Peut-être même n’a-t-elle pas encore commencé. Oui, bien sûr, l’abandon du
cinquième mandat d’Abdelaziz Bouteflika est une victoire mais c’est aussi un
simple ajustement du système. Si on meurt en Algérie parce que l’on a émis une
opinion déplaisante pour le pouvoir, alors cela veut dire que le chemin est
bien plus long qu’on ne le pensait. Et si Kamel Eddine Fekhar est mort dans ces
circonstances terribles, cela signifie aussi que d’autres contestataires
risquent de subir le même sort.
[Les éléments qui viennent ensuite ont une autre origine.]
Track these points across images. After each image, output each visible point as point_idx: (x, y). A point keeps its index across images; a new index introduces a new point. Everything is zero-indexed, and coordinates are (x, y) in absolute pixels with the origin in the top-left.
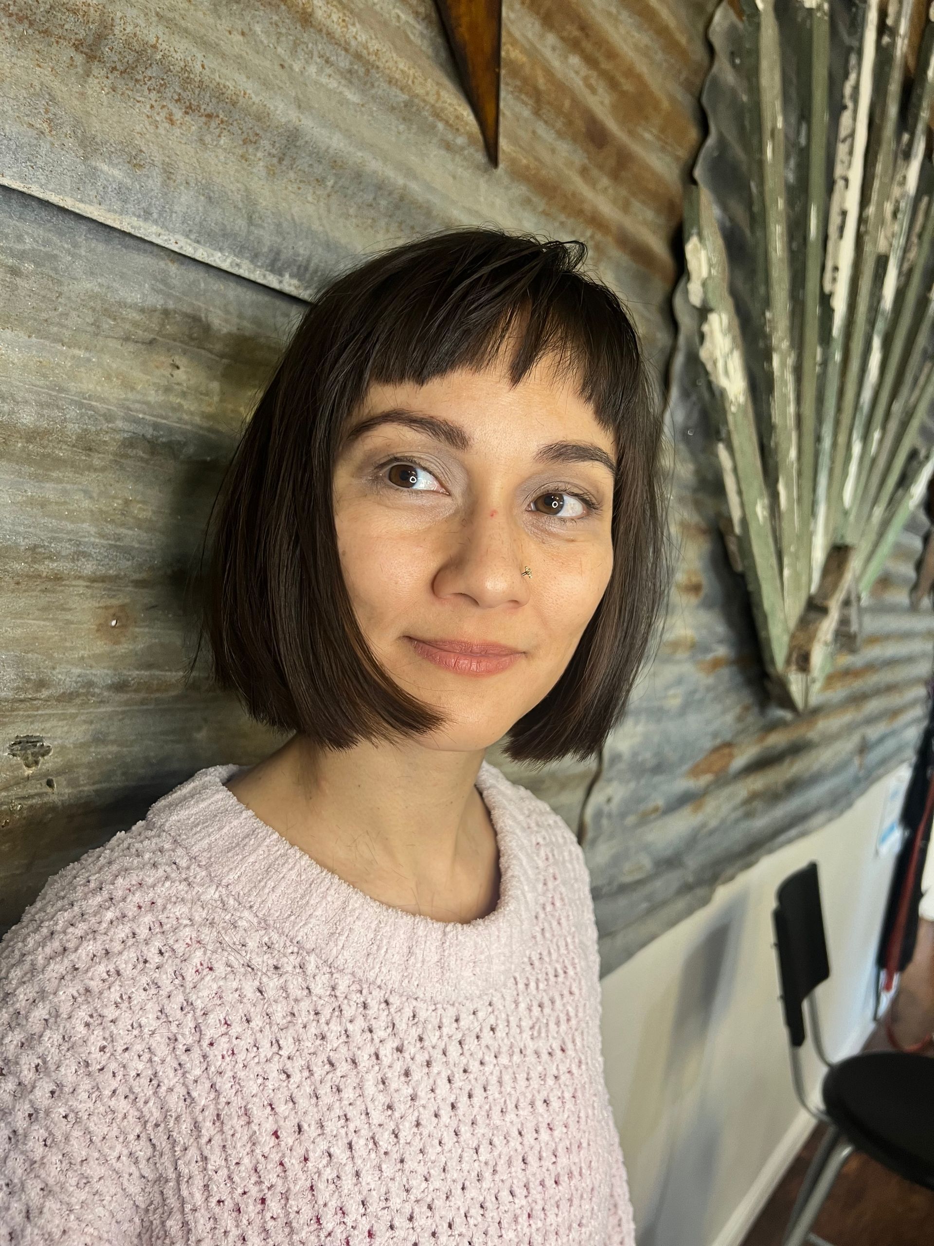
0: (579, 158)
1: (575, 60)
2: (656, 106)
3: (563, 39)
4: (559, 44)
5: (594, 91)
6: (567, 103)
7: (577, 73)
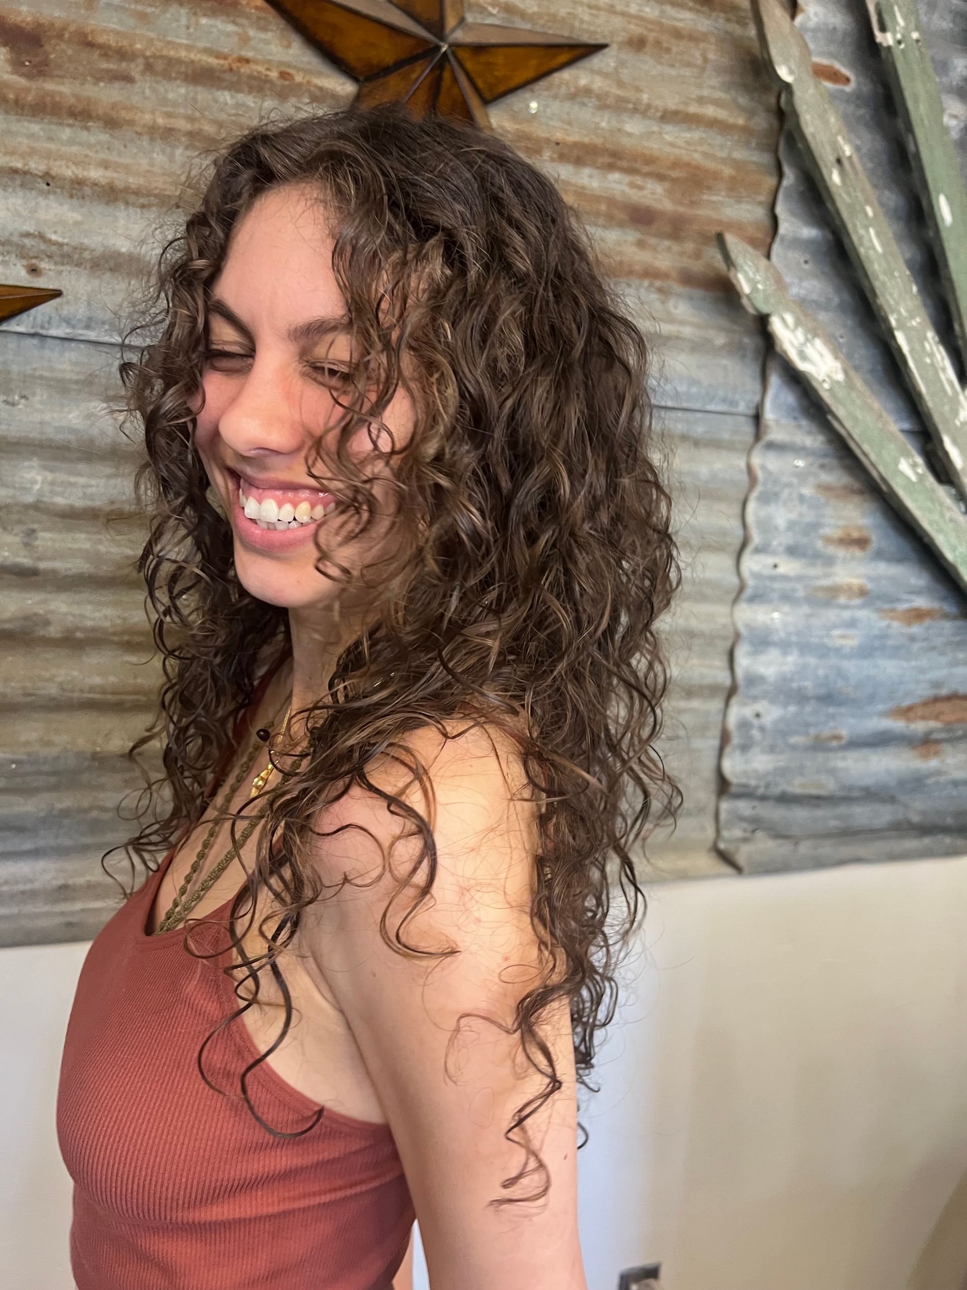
0: (632, 235)
1: (616, 176)
2: (716, 176)
3: (598, 168)
4: (595, 172)
5: (641, 188)
6: (603, 207)
7: (620, 183)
Le message est très clair et l’avertissement
émis par le système n’est pas à prendre à la légère. Je conjure celles et ceux
qui s’engagent et s’exposent d’avoir cela en tête. L’euphorie que procure le
hirak est une belle chose mais attention à la perte de lucidité. Attention aux
déprédateurs qui frétillent d’impatience en espérant pouvoir passer à l’action.
Contrairement à ce qu’espérait Ahmed Gaïd Salah, le mouvement populaire, le
hirak donc, n’a pas perdu de son élan. La présidentielle n’aura pas lieu le 4
juillet prochain ou bien alors elle opposera deux anonymes ce qui ridiculisera à
jamais le pays. C’est un échec cuisant pour le chef d’état-major. Voilà
pourquoi la situation est plus que jamais dangereuse.
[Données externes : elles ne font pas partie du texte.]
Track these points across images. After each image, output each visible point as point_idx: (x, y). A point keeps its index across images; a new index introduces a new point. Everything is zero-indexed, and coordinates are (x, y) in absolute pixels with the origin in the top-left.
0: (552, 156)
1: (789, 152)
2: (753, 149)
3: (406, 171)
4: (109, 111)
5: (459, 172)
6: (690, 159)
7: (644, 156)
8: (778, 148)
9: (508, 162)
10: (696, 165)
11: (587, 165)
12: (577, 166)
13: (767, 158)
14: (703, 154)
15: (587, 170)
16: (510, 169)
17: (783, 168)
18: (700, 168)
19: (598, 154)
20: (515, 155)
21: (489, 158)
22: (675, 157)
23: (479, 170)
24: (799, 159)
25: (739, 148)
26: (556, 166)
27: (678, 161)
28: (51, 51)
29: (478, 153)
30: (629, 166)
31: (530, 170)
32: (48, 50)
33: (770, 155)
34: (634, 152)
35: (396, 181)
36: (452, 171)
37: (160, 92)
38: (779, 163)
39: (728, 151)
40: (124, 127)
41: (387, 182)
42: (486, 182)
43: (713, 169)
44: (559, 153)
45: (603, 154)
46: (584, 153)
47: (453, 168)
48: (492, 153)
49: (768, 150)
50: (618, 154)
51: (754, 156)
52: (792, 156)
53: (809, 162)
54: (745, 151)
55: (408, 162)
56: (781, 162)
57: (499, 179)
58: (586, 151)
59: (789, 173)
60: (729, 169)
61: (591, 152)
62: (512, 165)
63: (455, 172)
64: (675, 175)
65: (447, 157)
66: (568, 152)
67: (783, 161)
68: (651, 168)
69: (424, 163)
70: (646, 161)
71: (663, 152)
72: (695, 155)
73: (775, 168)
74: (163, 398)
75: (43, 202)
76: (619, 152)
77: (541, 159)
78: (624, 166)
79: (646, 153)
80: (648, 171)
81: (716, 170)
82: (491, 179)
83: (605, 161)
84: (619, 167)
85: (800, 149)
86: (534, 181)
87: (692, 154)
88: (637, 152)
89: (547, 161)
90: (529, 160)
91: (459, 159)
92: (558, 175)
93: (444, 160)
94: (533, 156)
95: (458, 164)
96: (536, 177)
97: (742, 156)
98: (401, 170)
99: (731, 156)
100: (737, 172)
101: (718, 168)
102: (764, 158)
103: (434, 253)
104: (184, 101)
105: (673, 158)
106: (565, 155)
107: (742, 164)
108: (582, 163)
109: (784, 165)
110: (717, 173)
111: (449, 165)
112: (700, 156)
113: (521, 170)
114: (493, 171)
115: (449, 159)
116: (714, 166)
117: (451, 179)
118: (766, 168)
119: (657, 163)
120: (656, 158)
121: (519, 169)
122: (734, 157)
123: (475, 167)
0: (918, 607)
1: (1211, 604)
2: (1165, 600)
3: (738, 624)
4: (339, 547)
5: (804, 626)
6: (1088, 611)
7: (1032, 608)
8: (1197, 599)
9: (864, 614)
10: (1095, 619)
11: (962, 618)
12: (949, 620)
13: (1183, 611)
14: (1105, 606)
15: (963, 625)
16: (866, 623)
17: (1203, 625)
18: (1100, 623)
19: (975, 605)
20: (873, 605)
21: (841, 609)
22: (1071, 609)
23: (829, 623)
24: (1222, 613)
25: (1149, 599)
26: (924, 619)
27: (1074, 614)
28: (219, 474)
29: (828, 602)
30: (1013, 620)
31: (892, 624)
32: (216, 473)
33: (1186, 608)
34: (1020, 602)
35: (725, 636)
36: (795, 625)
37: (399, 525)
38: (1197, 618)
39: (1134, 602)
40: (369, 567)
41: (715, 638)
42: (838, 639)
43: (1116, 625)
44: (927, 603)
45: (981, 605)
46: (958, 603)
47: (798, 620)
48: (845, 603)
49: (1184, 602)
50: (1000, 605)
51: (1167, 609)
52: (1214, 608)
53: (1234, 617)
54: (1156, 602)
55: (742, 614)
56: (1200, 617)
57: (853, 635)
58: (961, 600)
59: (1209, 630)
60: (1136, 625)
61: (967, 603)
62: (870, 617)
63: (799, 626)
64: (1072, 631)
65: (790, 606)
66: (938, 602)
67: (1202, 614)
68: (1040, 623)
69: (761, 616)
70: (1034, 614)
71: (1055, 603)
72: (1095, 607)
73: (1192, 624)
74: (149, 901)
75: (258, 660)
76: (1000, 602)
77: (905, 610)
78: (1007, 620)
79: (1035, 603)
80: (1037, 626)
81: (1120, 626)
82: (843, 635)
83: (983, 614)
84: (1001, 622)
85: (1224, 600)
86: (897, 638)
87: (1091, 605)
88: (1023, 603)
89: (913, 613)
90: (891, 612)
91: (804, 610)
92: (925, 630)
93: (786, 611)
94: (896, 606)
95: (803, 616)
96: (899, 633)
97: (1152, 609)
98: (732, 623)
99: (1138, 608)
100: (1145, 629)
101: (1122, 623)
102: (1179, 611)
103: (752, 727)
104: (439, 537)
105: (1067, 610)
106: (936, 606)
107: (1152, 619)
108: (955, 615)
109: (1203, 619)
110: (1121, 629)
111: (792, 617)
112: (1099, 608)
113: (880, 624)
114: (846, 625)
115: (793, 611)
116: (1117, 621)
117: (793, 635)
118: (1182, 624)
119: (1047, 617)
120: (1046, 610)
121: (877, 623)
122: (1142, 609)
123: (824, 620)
En effet, quand le système algérien est dans
l’impasse, il ne sait faire qu’une seule chose : provoquer la violence et
cogner. La mort de Kamel Eddine Fekhar n’est pas un accident. On l’a laissé
mourir de manière délibérée. Pour faire un exemple ? Oui mais pas simplement.
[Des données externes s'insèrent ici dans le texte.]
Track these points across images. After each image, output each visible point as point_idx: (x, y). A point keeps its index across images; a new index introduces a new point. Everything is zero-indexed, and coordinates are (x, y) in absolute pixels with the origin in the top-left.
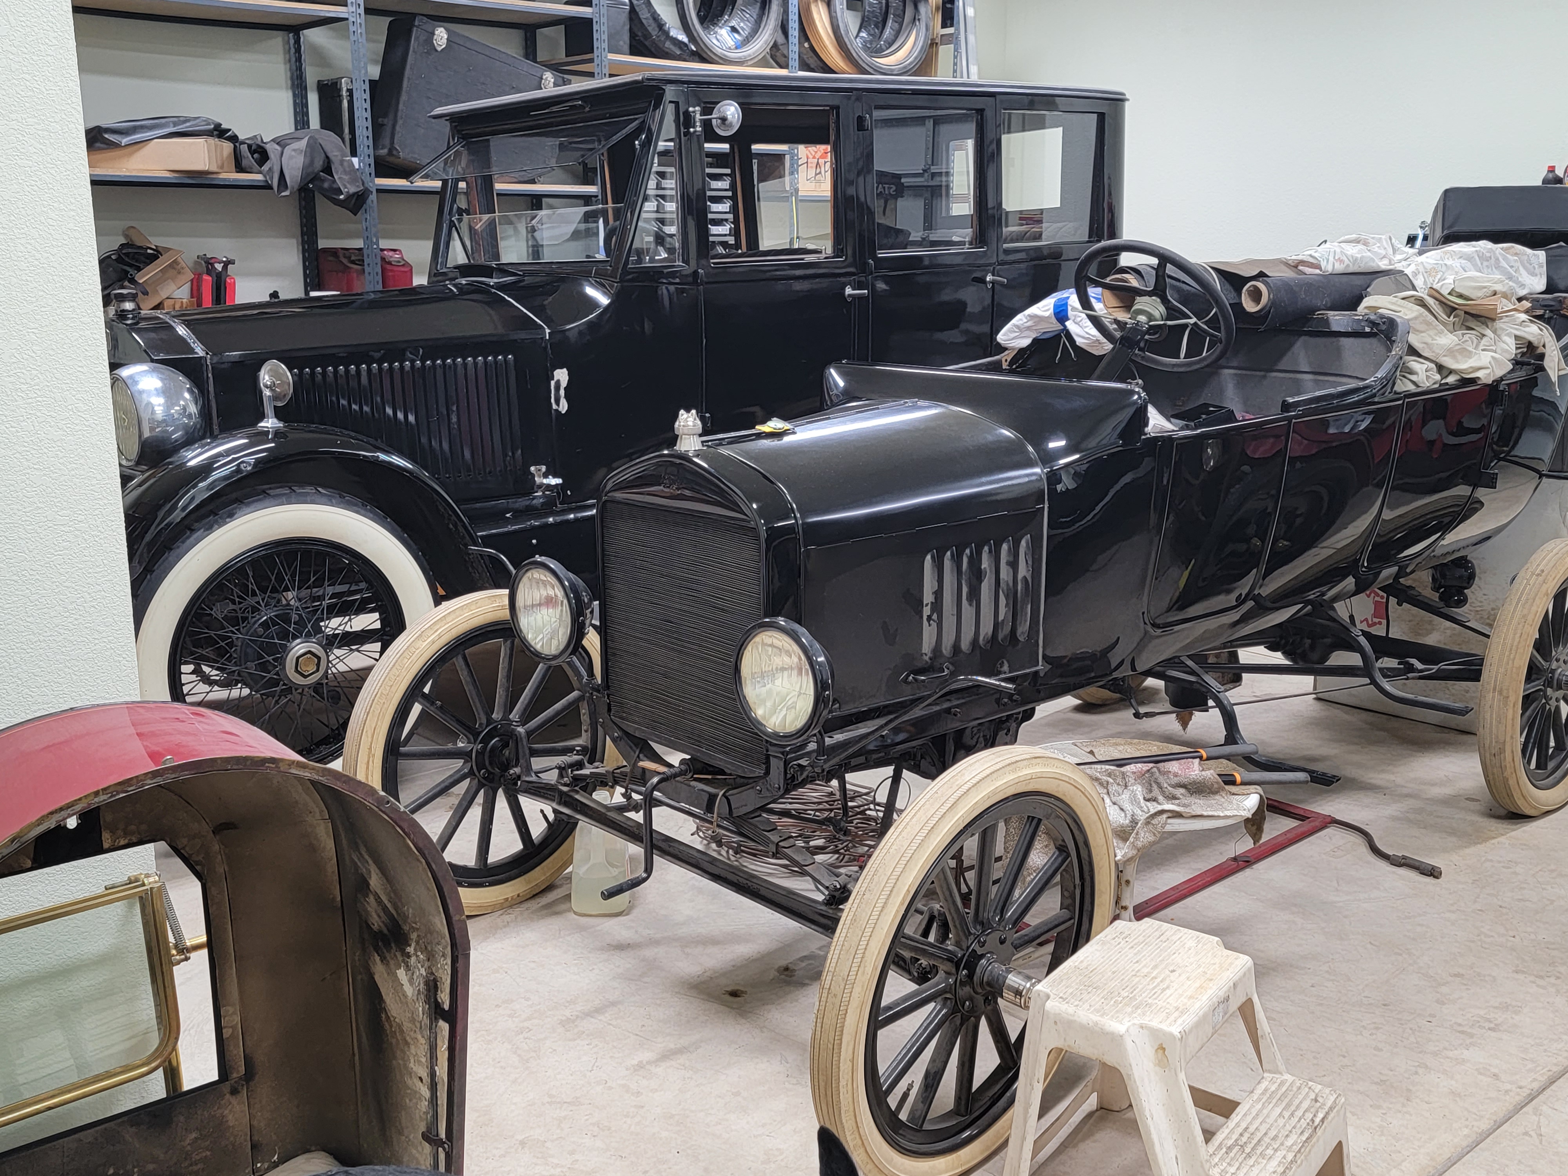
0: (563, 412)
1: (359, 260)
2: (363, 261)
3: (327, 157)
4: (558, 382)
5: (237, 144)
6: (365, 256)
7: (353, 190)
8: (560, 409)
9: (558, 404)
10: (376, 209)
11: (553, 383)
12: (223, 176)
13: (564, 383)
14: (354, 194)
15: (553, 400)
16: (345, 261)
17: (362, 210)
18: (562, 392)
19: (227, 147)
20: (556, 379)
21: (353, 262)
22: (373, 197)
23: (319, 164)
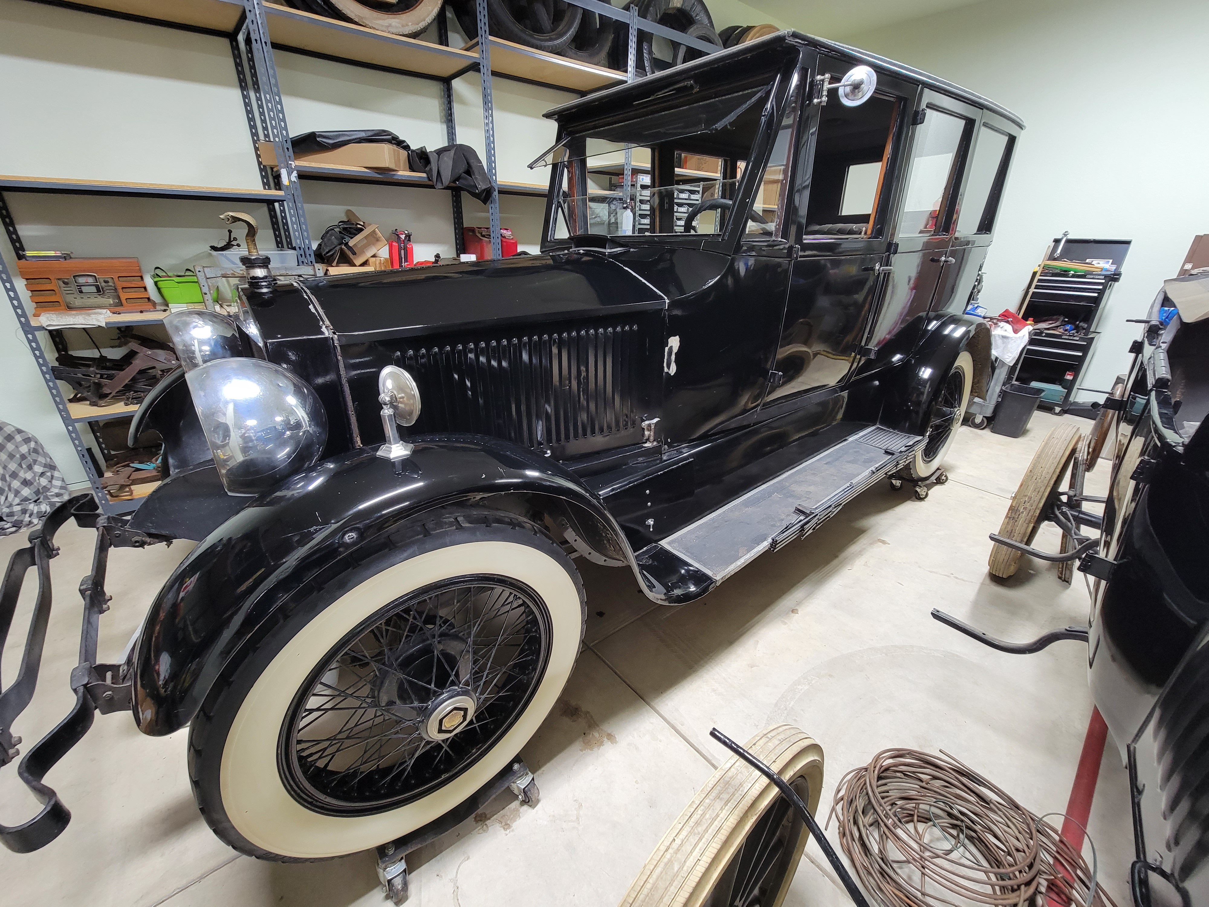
0: (672, 374)
1: (487, 235)
2: (490, 235)
3: (468, 163)
4: (671, 347)
5: (410, 152)
6: (491, 232)
7: (484, 187)
8: (670, 372)
9: (669, 368)
10: (497, 201)
11: (667, 349)
12: (401, 173)
13: (675, 350)
14: (485, 190)
15: (665, 365)
16: (479, 235)
17: (490, 201)
18: (673, 357)
19: (404, 154)
20: (669, 346)
21: (484, 236)
22: (496, 193)
23: (463, 167)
C’est aussi pour que la colère s’exprime dans la rue. C’est pour que le hirak essilmi, pacifique, s’embrase et que
cette grina contenue qui tord les
ventres des Algériens depuis si longtemps se libère soudain. Alors, l’occasion
sera belle et comme en octobre 1988, comme en janvier-mars 1992, la répression
pourra donc s’abattre. Le piège est immense. Il n’a eu de cesse d’être tendu
depuis le 22 février dernier. Jusqu’à présent les Algériennes et les Algériens
ont su le déjouer mais plus le temps passe et plus le risque est grand pour que
les choses dérapent.
Ahmed Gaïd Salah est un digne représentant du
système. Son objectif premier est toujours de gagner du temps pour voir venir,
pour se donner les moyens d’agir selon son bon vouloir. Il y a même quelque
chose d’anachronique dans ses discours, ses manœuvres, ses menaces plus ou
moins explicites à l’égard des manifestants. C’est l’obsession d’un vieil homme
qui souhaite figer le temps et préserver ce qu’il a toujours connu, une
machinerie archaïque qui garrotte l’Algérie et l’empêche d’avancer. L’idée même
d’un pays démocratique, pluraliste, lui fait horreur. Ce n’est pas sa
représentation mentale. Ce n’est pas son cadre de pensée.
Est-ce que cet homme veut vraiment dialoguer ?
La semaine dernière, la présente chronique a évoqué le profil rêvé, selon lui,
de ses interlocuteurs. Des béni-oui-oui qui n’auront même pas à donner le
change et qui feront ce qu’on exigera d’eux. S’il veut vraiment dialoguer, que
le chef d’état-major reçoive les collectifs qui se forment ici et là et qui ont
d’ores et déjà fait connaître leurs positions et leurs propositions. Et que l’on
ne nous dise pas que c’est le rôle du « gouvernement ». Oublions ces
branquignoles et revenons à la réalité du pouvoir. Depuis février dernier,
Ahmed Gaïd Salah a impliqué l’armée dans la crise politique. Il lui faut
l’assumer. Pour le plus grand bien de l’Algérie.